Ao longo de seis meses, especialistas, moradores e ex-agentes comunitários de saúde farão “lives” educativas — a primeira será realizada hoje às 18h — eventuais palestras sobre a importância de se completar o esquema vacinal contra a Covid-19 e manter as crianças imunizadas contra outras doenças. Um carro de som também circulará pelas ruas, e serão distribuídas centenas de kits com álcool gel e máscaras confeccionadas por costureiras locais.

Antônia Emiliano de Freitas se mudou para a Rocinha em 1973, quando tinha 15 anos. Dez anos depois, tornou-se agente de saúde comunitária voluntária, levando crianças para se vacinar contra doenças que afligiam a comunidade. Aos 63 anos, ela usará o seu exemplo para incentivar e conscientizar a comunidade.

Dados fornecidos
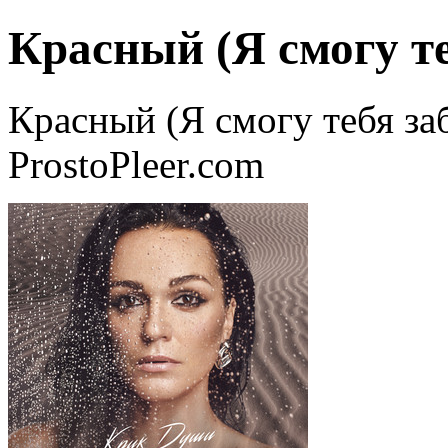
Красный (Я смогу т
Красный (Я смогу тебя заб
ProstoPleer.com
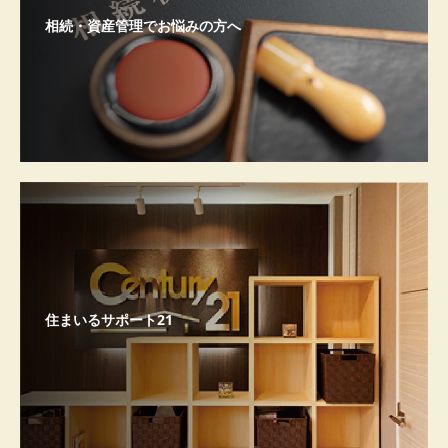
相続・資産管理でお悩みの方へ
住まいるサポート21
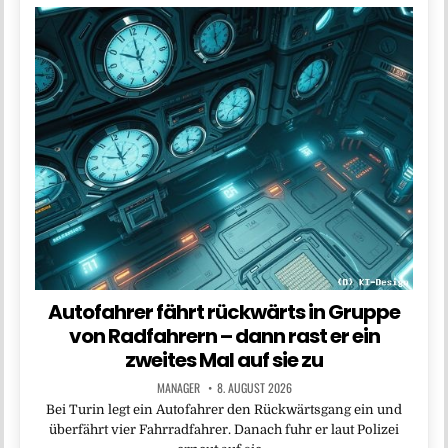
Autofahrer fährt rückwärts in Gruppe
von Radfahrern – dann rast er ein
zweites Mal auf sie zu
MANAGER
8. AUGUST 2026
Bei Turin legt ein Autofahrer den Rückwärtsgang ein und
überfährt vier Fahrradfahrer. Danach fuhr er laut Polizei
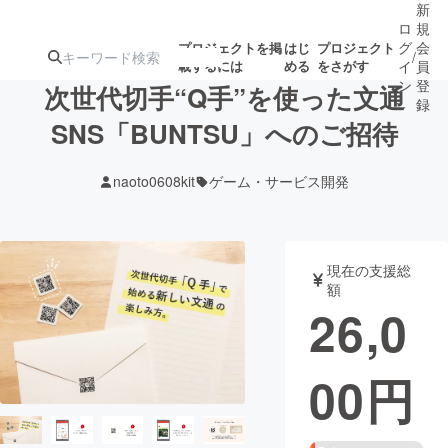
新
ロ
規
グ
会
プロジェクトを掲
はじ
プロジェクト
/
載するには
める
をさがす
イ
員
ン
登
次世代切手“Q手”を使った文通
録
SNS「BUNTSU」へのご招待
人気のプロ
注目のリ
注目の新着プロ
募集終了が近いプ
もうすぐ公開
naoto0608kit
ゲーム・サービス開発
ジェクト
ターン
ジェクト
ロジェクト
されます
アート・写真
音楽
現在の支援総
額
26,0
テクノロジー・ガジェット
ゲーム・サ
00
円
映像・映画
書籍・雑誌
ビジネス・起業
チャレンジ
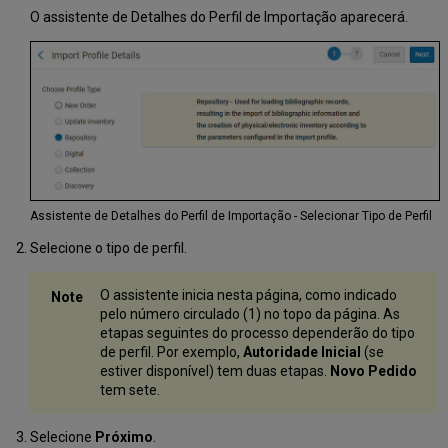
O assistente de Detalhes do Perfil de Importação aparecerá.
Assistente de Detalhes do Perfil de Importação - Selecionar Tipo de Perfil
Selecione o tipo de perfil.
O assistente inicia nesta página, como indicado
pelo número circulado (1) no topo da página. As
etapas seguintes do processo dependerão do tipo
de perfil. Por exemplo,
Autoridade Inicial
(se
estiver disponível) tem duas etapas.
Novo Pedido
tem sete.
Selecione
Próximo
.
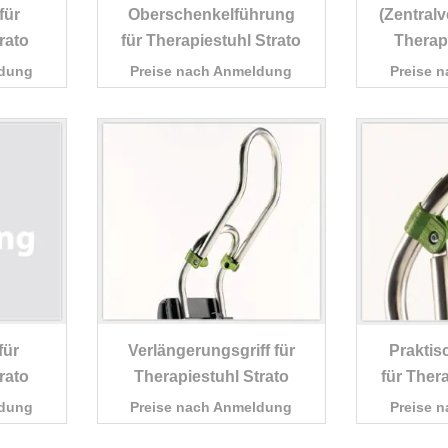
für
Oberschenkelführung
(Zentralv
rato
für Therapiestuhl Strato
Therapi
ldung
Preise nach Anmeldung
Preise 
für
Verlängerungsgriff für
Praktis
rato
Therapiestuhl Strato
für Ther
ldung
Preise nach Anmeldung
Preise 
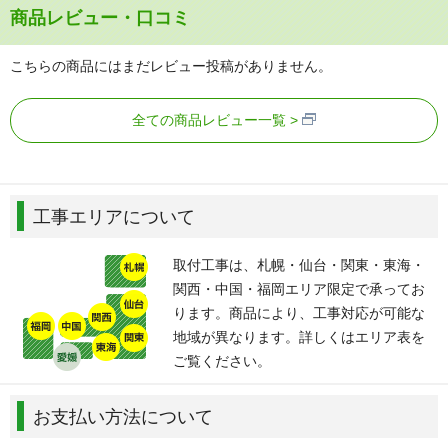
商品レビュー・口コミ
こちらの商品にはまだレビュー投稿がありません。
全ての商品レビュー一覧
工事エリアについて
取付工事は、札幌・仙台・関東・東海・
関西・中国・福岡エリア限定で承ってお
ります。商品により、工事対応が可能な
地域が異なります。詳しくはエリア表を
ご覧ください。
お支払い方法について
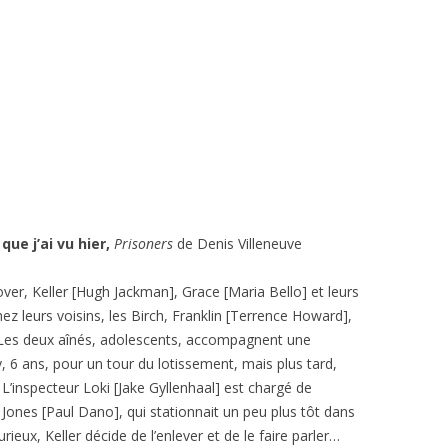
 que j’ai vu hier,
Prisoners
de Denis Villeneuve
ver, Keller [Hugh Jackman], Grace [Maria Bello] et leurs
z leurs voisins, les Birch, Franklin [Terrence Howard],
s. Les deux aînés, adolescents, accompagnent une
y, 6 ans, pour un tour du lotissement, mais plus tard,
 L’inspecteur Loki [Jake Gyllenhaal] est chargé de
Jones [Paul Dano], qui stationnait un peu plus tôt dans
rieux, Keller décide de l’enlever et de le faire parler…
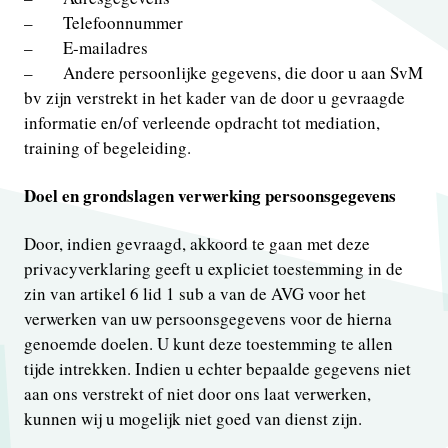
– Telefoonnummer
– E-mailadres
– Andere persoonlijke gegevens, die door u aan SvM
bv zijn verstrekt in het kader van de door u gevraagde
informatie en/of verleende opdracht tot mediation,
training of begeleiding.
Doel en grondslagen verwerking persoonsgegevens
Door, indien gevraagd, akkoord te gaan met deze
privacyverklaring geeft u expliciet toestemming in de
zin van artikel 6 lid 1 sub a van de AVG voor het
verwerken van uw persoonsgegevens voor de hierna
genoemde doelen. U kunt deze toestemming te allen
tijde intrekken. Indien u echter bepaalde gegevens niet
aan ons verstrekt of niet door ons laat verwerken,
kunnen wij u mogelijk niet goed van dienst zijn.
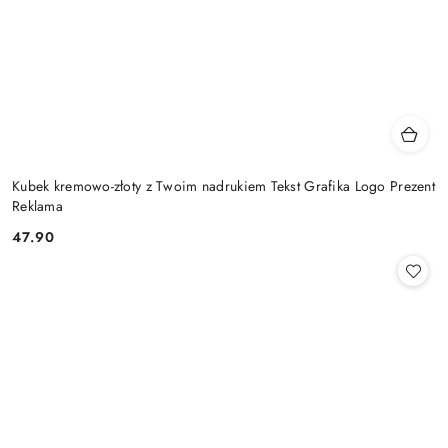
Kubek kremowo-złoty z Twoim nadrukiem Tekst Grafika Logo Prezent
Reklama
47.90
Cena:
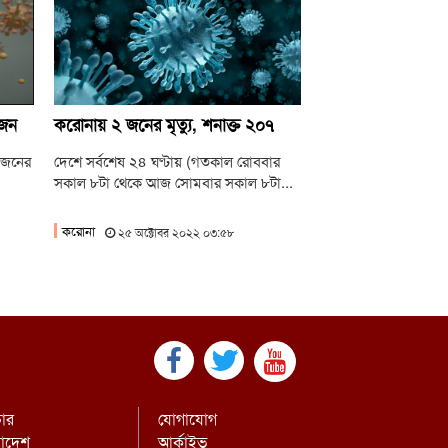
িএনপি ভারতকে ভয় পাচ্ছে: নাহিদ ইসলাম
াটোরে বাস-ভুটভুটির মুখোমুখি সংঘর্ষে নিহত ৩
াইবান্ধায় যুবদলের ছুরিকাঘাতে আহত শিবির
 জন
করোনায় ২ জনের মৃত্যু, শনাক্ত ২০৭
ার মৃত্যু
 জনের
দেশে সর্বশেষ ২৪ ঘণ্টায় (গতকাল রোববার
সকাল ৮টা থেকে আজ সোমবার সকাল ৮টা...
করোনা
২৫ অক্টোবর ২০২২ ০৩:৫৮
চার
যোগাযোগ
রাদেশ
আর্কাইভ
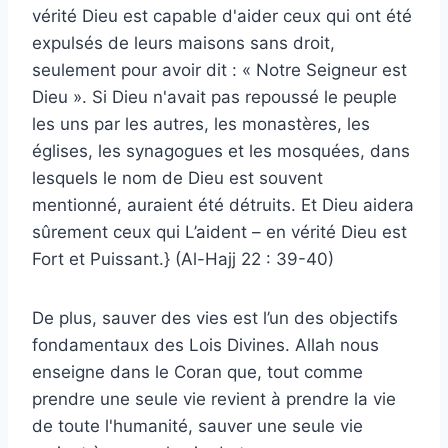
vérité Dieu est capable d'aider ceux qui ont été
expulsés de leurs maisons sans droit,
seulement pour avoir dit : « Notre Seigneur est
Dieu ». Si Dieu n'avait pas repoussé le peuple
les uns par les autres, les monastères, les
églises, les synagogues et les mosquées, dans
lesquels le nom de Dieu est souvent
mentionné, auraient été détruits. Et Dieu aidera
sûrement ceux qui L’aident – ​​en vérité Dieu est
Fort et Puissant.} (Al-Hajj 22 : 39-40)
De plus, sauver des vies est l’un des objectifs
fondamentaux des Lois Divines. Allah nous
enseigne dans le Coran que, tout comme
prendre une seule vie revient à prendre la vie
de toute l'humanité, sauver une seule vie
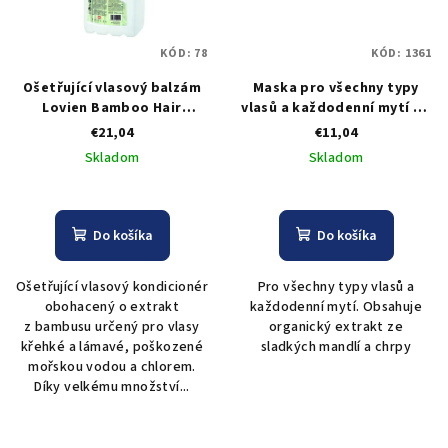
KÓD:
78
KÓD:
1361
Ošetřující vlasový balzám
Maska pro všechny typy
Lovien Bamboo Hair
vlasů a každodenní mytí Be
Treatment 4000 ml
Pure Gentle Mask - 500 ml
€21,04
€11,04
Skladom
Skladom
Do košíka
Do košíka
Ošetřující vlasový kondicionér
Pro všechny typy vlasů a
obohacený o extrakt
každodenní mytí. Obsahuje
z bambusu určený pro vlasy
organický extrakt ze
křehké a lámavé, poškozené
sladkých mandlí a chrpy
mořskou vodou a chlorem.
Díky velkému množství...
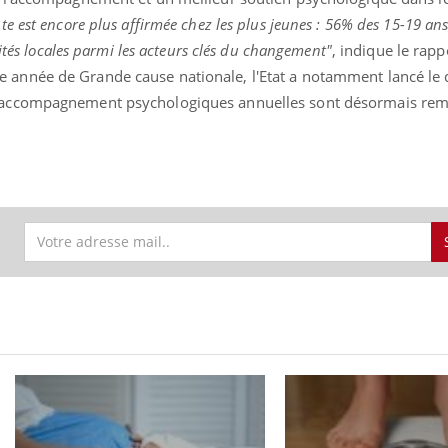
nte est encore plus affirmée chez les plus jeunes : 56% des 15-19 an
ivités locales parmi les acteurs clés du changement"
, indique le rapp
 année de Grande cause nationale, l'Etat a notamment lancé le d
d'accompagnement psychologiques annuelles sont désormais re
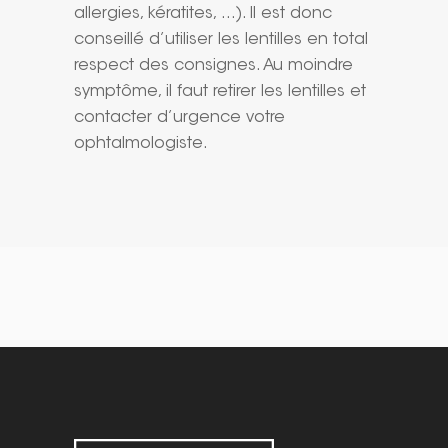
allergies, kératites, …). Il est donc
conseillé d’utiliser les lentilles en total
respect des consignes. Au moindre
symptôme, il faut retirer les lentilles et
contacter d’urgence votre
ophtalmologiste.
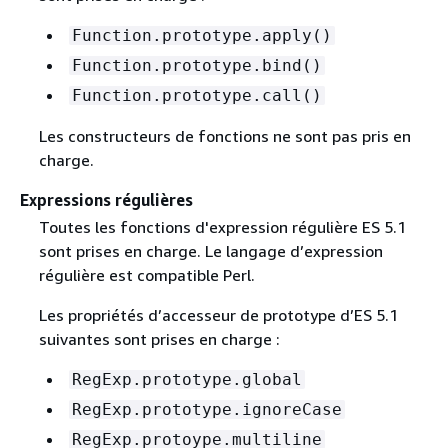
Function.prototype.apply()
Function.prototype.bind()
Function.prototype.call()
Les constructeurs de fonctions ne sont pas pris en
charge.
Expressions régulières
Toutes les fonctions d'expression régulière ES 5.1
sont prises en charge. Le langage d’expression
régulière est compatible Perl.
Les propriétés d’accesseur de prototype d’ES 5.1
suivantes sont prises en charge :
RegExp.prototype.global
RegExp.prototype.ignoreCase
RegExp.protoype.multiline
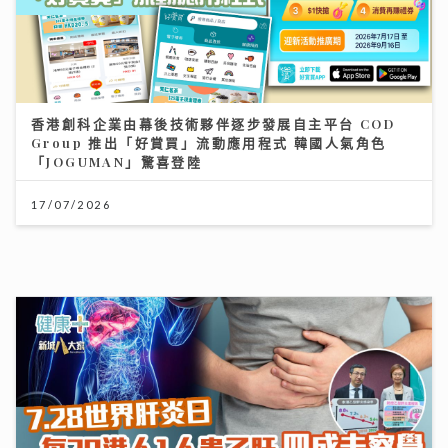
香港創科企業由幕後技術夥伴逐步發展自主平台 COD
Group 推出「好賞買」流動應用程式 韓國人氣角色
「JOGUMAN」驚喜登陸
17/07/2026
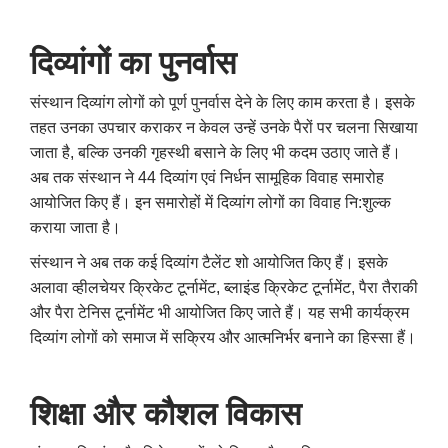
दिव्यांगों का पुनर्वास
संस्थान दिव्यांग लोगों को पूर्ण पुनर्वास देने के लिए काम करता है। इसके
तहत उनका उपचार कराकर न केवल उन्हें उनके पैरों पर चलना सिखाया
जाता है
,
बल्कि उनकी गृहस्थी बसाने के लिए भी कदम उठाए जाते हैं।
अब तक संस्थान ने 44 दिव्यांग एवं निर्धन सामूहिक विवाह समारोह
आयोजित किए हैं। इन समारोहों में दिव्यांग लोगों का विवाह नि:शुल्क
कराया जाता है।
संस्थान ने अब तक कई दिव्यांग टैलेंट शो आयोजित किए हैं। इसके
अलावा व्हीलचेयर क्रिकेट टूर्नामेंट
,
ब्लाइंड क्रिकेट टूर्नामेंट
,
पैरा तैराकी
और पैरा टेनिस टूर्नामेंट भी आयोजित किए जाते हैं। यह सभी कार्यक्रम
दिव्यांग लोगों को समाज में सक्रिय और आत्मनिर्भर बनाने का हिस्सा हैं।
शिक्षा और कौशल विकास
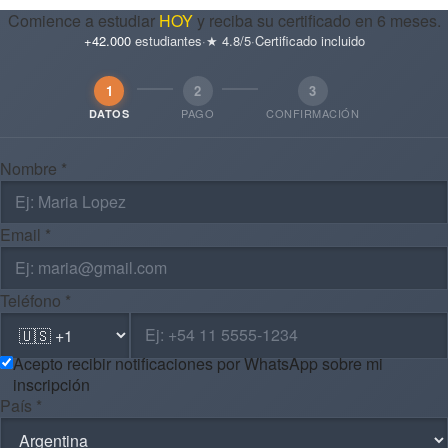
Comience a estudiar
HOY
y reciba su certificado en 6 meses.
+42.000
estudiantes
·
★ 4.8/5
·
Certificado incluido
1
2
3
PAGO
CONFIRMACIÓN
DATOS
Nombre *
Email *
Teléfono *
Acepto recibir notificaciones por WhatsApp sobre mi
inscripción
País *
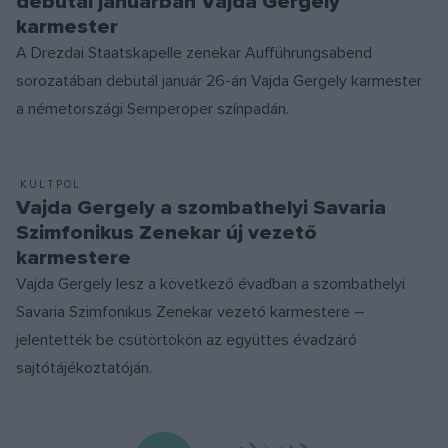
debütál januárban Vajda Gergely
karmester
A Drezdai Staatskapelle zenekar Aufführungsabend
sorozatában debütál január 26-án Vajda Gergely karmester
a németországi Semperoper színpadán.
KULTPOL
Vajda Gergely a szombathelyi Savaria
Szimfonikus Zenekar új vezető
karmestere
Vajda Gergely lesz a következő évadban a szombathelyi
Savaria Szimfonikus Zenekar vezető karmestere –
jelentették be csütörtökön az együttes évadzáró
sajtótájékoztatóján.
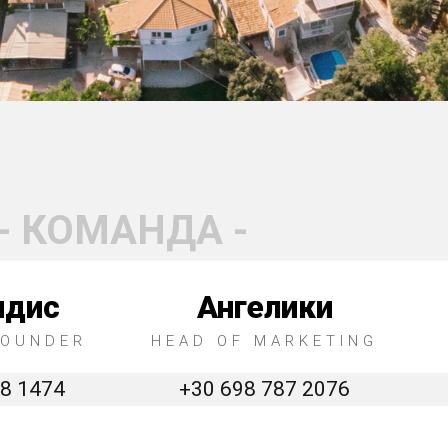
- КОМАНДА -
идис
Ангелики
FOUNDER
HEAD OF MARKETING
58 1474
+30 698 787 2076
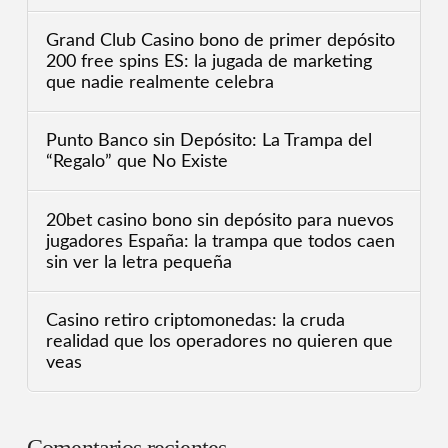
Grand Club Casino bono de primer depósito
200 free spins ES: la jugada de marketing
que nadie realmente celebra
Punto Banco sin Depósito: La Trampa del
“Regalo” que No Existe
20bet casino bono sin depósito para nuevos
jugadores España: la trampa que todos caen
sin ver la letra pequeña
Casino retiro criptomonedas: la cruda
realidad que los operadores no quieren que
veas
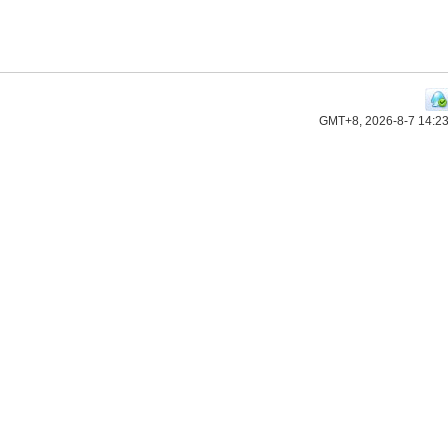
GMT+8, 2026-8-7 14:2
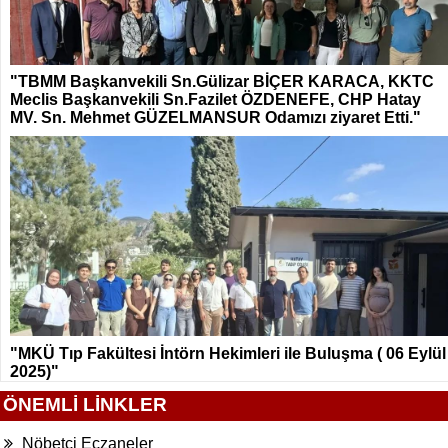
"TBMM Başkanvekili Sn.Gülizar BİÇER KARACA, KKTC
Meclis Başkanvekili Sn.Fazilet ÖZDENEFE, CHP Hatay
MV. Sn. Mehmet GÜZELMANSUR Odamızı ziyaret Etti."
"MKÜ Tıp Fakültesi İntörn Hekimleri ile Buluşma ( 06 Eylül
2025)"
ÖNEMLİ LİNKLER
Nöbetçi Eczaneler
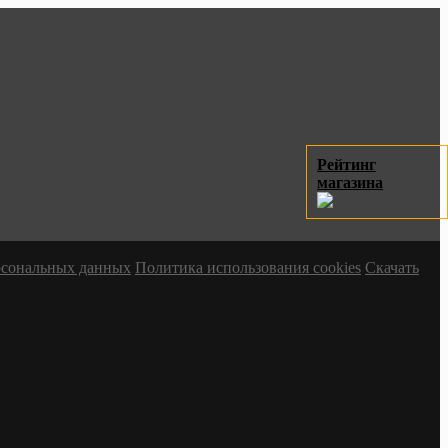
Рейтинг
магазина
ерсональных данных
Политика использования cookies
Скачать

O que fazer
Copie o trecho sobre a campanha de vacinação na Rocinha inteiro, sem mudar nenhuma palavra nem sinal.

Sua resposta
Ao longo de seis meses, especialistas, moradores e ex-agentes comunitários de saúde farão “lives” educativas — a primeira será realizada hoje às 18h — eventuais palestras sobre a importância de se completar o esquema vacinal contra a Covid-19 e manter as crianças imunizadas contra outras doenças. Um carro de som também circulará pelas ruas, e serão distribuídas centenas de kits com álcool gel e máscaras confeccionadas por costureiras locais.

Antônia Emiliano de Freitas se mudou para a Rocinha em 1973, quando tinha 15 anos. Dez anos depois, tornou-se agente de saúde comunitária voluntária, levando crianças para se vacinar contra doenças que afligiam a comunidade. Aos 63 anos, ela usará o seu exemplo para incentivar e conscientizar a comunidade.